[Exercise] An exact copy is needed of the lines in the entries below from the line with "middle dip: (97, 119)" up to and including the line with "thumb ip: (178, 126)", and of nothing else. Leave the pictures out.

[Records for the task]
================================
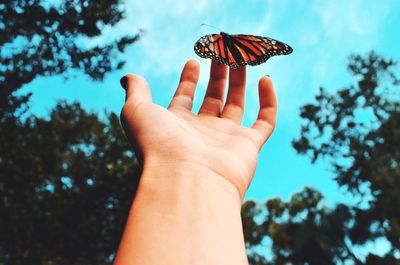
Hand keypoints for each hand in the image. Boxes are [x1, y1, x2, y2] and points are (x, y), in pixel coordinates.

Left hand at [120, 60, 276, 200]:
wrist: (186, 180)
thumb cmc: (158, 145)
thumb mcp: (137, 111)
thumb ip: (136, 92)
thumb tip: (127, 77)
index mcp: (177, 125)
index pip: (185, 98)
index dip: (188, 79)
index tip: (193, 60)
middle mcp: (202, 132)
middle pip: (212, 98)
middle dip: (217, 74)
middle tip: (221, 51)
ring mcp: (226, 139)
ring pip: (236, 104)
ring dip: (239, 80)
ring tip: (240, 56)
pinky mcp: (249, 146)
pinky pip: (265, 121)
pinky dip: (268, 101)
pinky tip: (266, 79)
================================
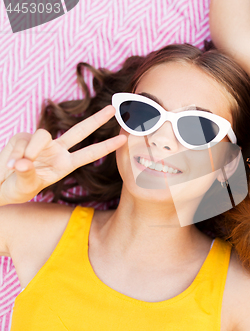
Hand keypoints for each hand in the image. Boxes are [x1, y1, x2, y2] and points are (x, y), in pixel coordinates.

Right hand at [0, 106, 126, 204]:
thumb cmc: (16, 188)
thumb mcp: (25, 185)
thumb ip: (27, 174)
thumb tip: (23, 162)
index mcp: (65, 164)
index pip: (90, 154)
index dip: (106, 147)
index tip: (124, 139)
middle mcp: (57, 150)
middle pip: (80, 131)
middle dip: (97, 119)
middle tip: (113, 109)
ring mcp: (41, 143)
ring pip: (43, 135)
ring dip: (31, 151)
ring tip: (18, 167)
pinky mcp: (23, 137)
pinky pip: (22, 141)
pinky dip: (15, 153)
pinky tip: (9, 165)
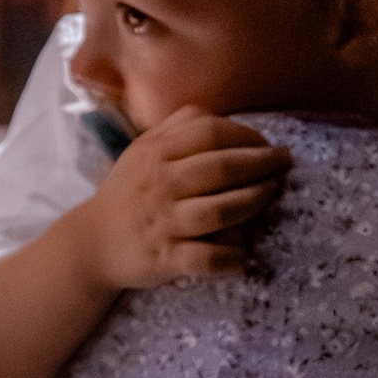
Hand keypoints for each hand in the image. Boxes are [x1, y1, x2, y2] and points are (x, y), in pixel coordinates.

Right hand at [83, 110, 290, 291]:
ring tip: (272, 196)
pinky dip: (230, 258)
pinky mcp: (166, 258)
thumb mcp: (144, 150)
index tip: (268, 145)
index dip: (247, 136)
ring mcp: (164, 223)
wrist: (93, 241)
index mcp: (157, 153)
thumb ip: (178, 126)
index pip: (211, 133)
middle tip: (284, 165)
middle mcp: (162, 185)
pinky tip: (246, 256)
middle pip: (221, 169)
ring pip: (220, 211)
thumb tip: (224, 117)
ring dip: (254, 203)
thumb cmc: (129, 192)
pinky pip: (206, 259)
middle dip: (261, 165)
================================
[Result of this exercise]
middle dip: (97, 119)
middle tip: (113, 109)
ring mcp: (41, 143)
ring pip: (43, 135)
ring dip: (31, 151)
ring tip: (18, 167)
pinky mcp: (23, 137)
pinky pip: (22, 141)
pinky dip: (15, 153)
pinky tip: (9, 165)
Hand keypoints for each hand in the image. Boxes are [x1, y1, x2, y2] and points are (x, y), in pixel coordinates.

Right hand at [83, 110, 290, 291]:
ring tip: (272, 196)
pinky dip: (230, 258)
pinky mcp: (166, 258)
thumb mcp: (144, 150)
index tip: (268, 145)
index dip: (247, 136)
ring mcp: (164, 223)
wrist: (93, 241)
index mcp: (157, 153)
thumb ip: (178, 126)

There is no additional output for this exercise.